= I/O request packet =

Data structures used in Microsoft Windows for I/O operations

I/O request packets (IRPs) are kernel mode structures that are used by Windows Driver Model (WDM) and Windows NT device drivers to communicate with each other and with the operating system. They are data structures that describe I/O requests, and can be equally well thought of as "I/O request descriptors" or similar. Rather than passing a large number of small arguments (such as buffer address, buffer size, I/O function type, etc.) to a driver, all of these parameters are passed via a single pointer to this persistent data structure. The IRP with all of its parameters can be put on a queue if the I/O request cannot be performed immediately. I/O completion is reported back to the I/O manager by passing its address to a routine for that purpose, IoCompleteRequest. The IRP may be repurposed as a special kernel APC object if such is required to report completion of the I/O to the requesting thread.

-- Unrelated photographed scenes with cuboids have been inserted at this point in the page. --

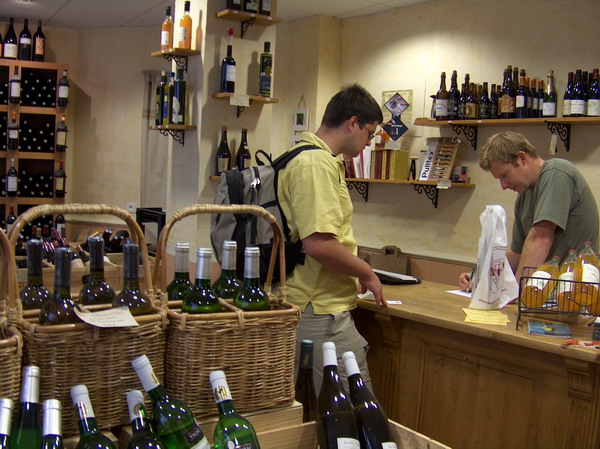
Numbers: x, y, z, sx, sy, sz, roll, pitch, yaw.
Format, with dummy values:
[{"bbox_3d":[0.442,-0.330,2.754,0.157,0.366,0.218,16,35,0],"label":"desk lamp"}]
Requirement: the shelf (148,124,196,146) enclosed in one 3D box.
[{"bbox_3d":[-0.775,-0.528,3.894,0.165,0.120,0.320,0,5,-38],"label":"shelf"}]

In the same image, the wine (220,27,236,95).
[{"bbox_3d":[-0.411,-0.954,3.740,0.082,0.372,0.082,3,5,0],"label":"wine"}]

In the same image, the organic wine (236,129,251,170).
[{"bbox_3d":[-0.341,-0.433,3.870,0.084,0.301,0.084,1,4,-20],"label":"organic wine"}]

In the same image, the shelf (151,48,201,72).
[{"bbox_3d":[-0.754,-0.982,3.879,0.158,0.115,0.360,0,6,-34],"label":"shelf"}]

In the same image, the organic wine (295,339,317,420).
[{"bbox_3d":[0.010,0.431,1.523,0.077,0.320,0.077,3,5,0],"label":"organic wine"}]

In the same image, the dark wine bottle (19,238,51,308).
[{"bbox_3d":[-0.541,0.183,1.302,0.077,0.305,0.077,3,5,0],"label":"dark wine bottle"}]

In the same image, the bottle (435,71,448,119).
[{"bbox_3d":[0.905,-0.825,4.100,0.079,0.310,0.079,-2,7,-45],"label":"bottle"}]

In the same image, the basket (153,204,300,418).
[{"bbox_3d":[-0.172,0.165,1.393,0.270,0.420,0.225,0,5,-29],"label":"basket"}]

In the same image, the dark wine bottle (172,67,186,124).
[{"bbox_3d":[-0.716,-0.757,3.810,0.068,0.332,0.068,3,4,0],"label":"dark wine bottle"}]

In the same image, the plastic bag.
[{"bbox_3d":[0.755,0.127,2.500,0.178,0.395,0.115,3,4,3],"label":"plastic bag"}]

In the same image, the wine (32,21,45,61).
[{"bbox_3d":[-2.119,-1.490,5.210,0.095,0.333,0.095,2,4,-15],"label":"wine"}]

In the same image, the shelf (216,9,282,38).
[{"bbox_3d":[-0.303,-1.176,3.845,0.385,0.118,0.160,0,4,-32],"label":"shelf"}]

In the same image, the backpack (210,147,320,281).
[{"bbox_3d":[-0.140,-0.029,2.330,0.280,0.480,0.320,1,5,-22],"label":"backpack"}]

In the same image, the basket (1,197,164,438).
[{"bbox_3d":[-0.443,0.171,1.313,0.270,0.420,0.225,0,6,-34],"label":"basket"}]

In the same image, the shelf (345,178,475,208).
[{"bbox_3d":[0.689,-0.224,4.714,0.260,0.178,1.200,-1,5,-43],"label":"shelf"}]

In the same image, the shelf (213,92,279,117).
[{"bbox_3d":[-0.313,-0.701,3.847,0.375,0.120,0.165,0,5,-30],"label":"shelf"}]

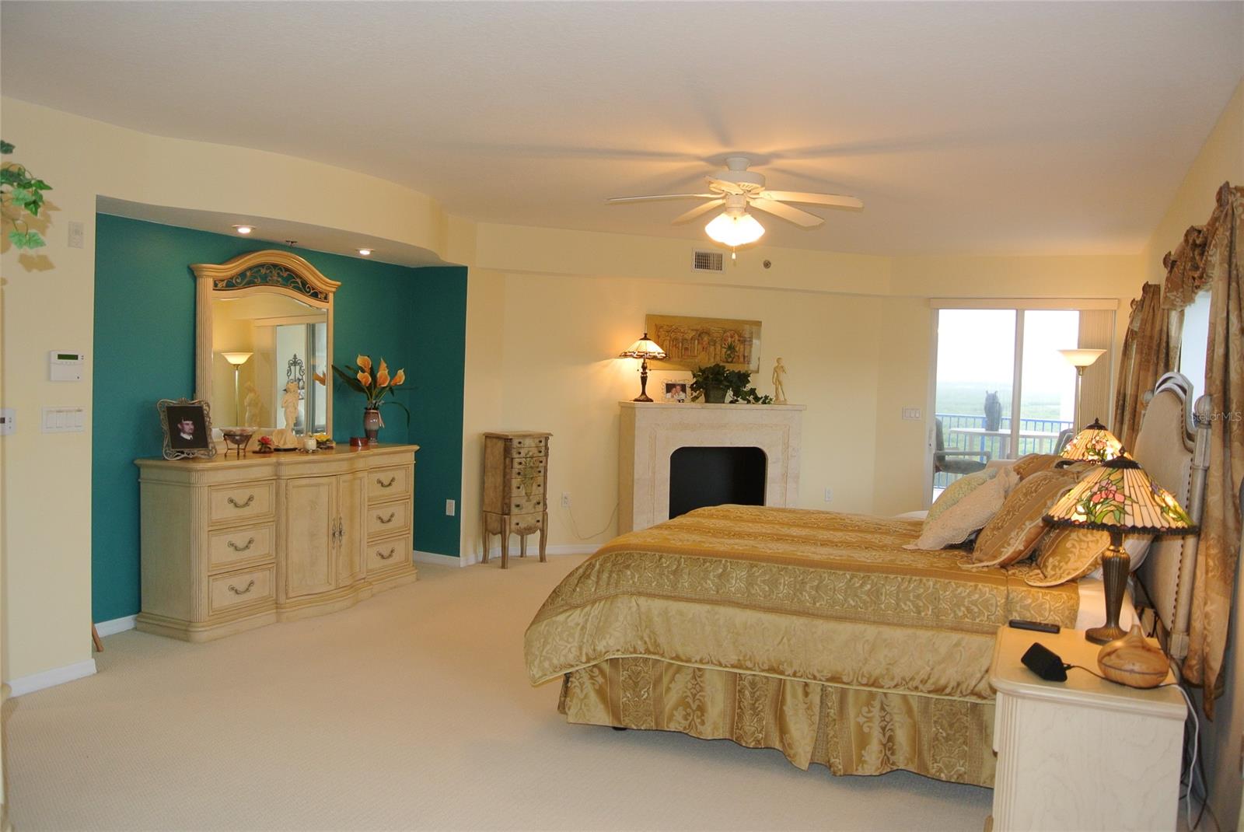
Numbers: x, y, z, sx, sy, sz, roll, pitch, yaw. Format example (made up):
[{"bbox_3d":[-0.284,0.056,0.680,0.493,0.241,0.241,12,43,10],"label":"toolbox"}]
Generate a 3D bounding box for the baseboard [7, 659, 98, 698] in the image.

IRPs are typically created by the I/O Manager in response to I/O requests from user mode. However, IRPs are sometimes created by the plug-and-play manager, power manager, and other system components, and can also be created by drivers and then passed to other drivers.

The I/O request packet mechanism is also used by Digital Equipment Corporation's VMS operating system, and was used by Digital's RSX-11 family of operating systems before that. An I/O request packet in RSX-11 is called a directive parameter block, as it is also used for system calls other than I/O calls.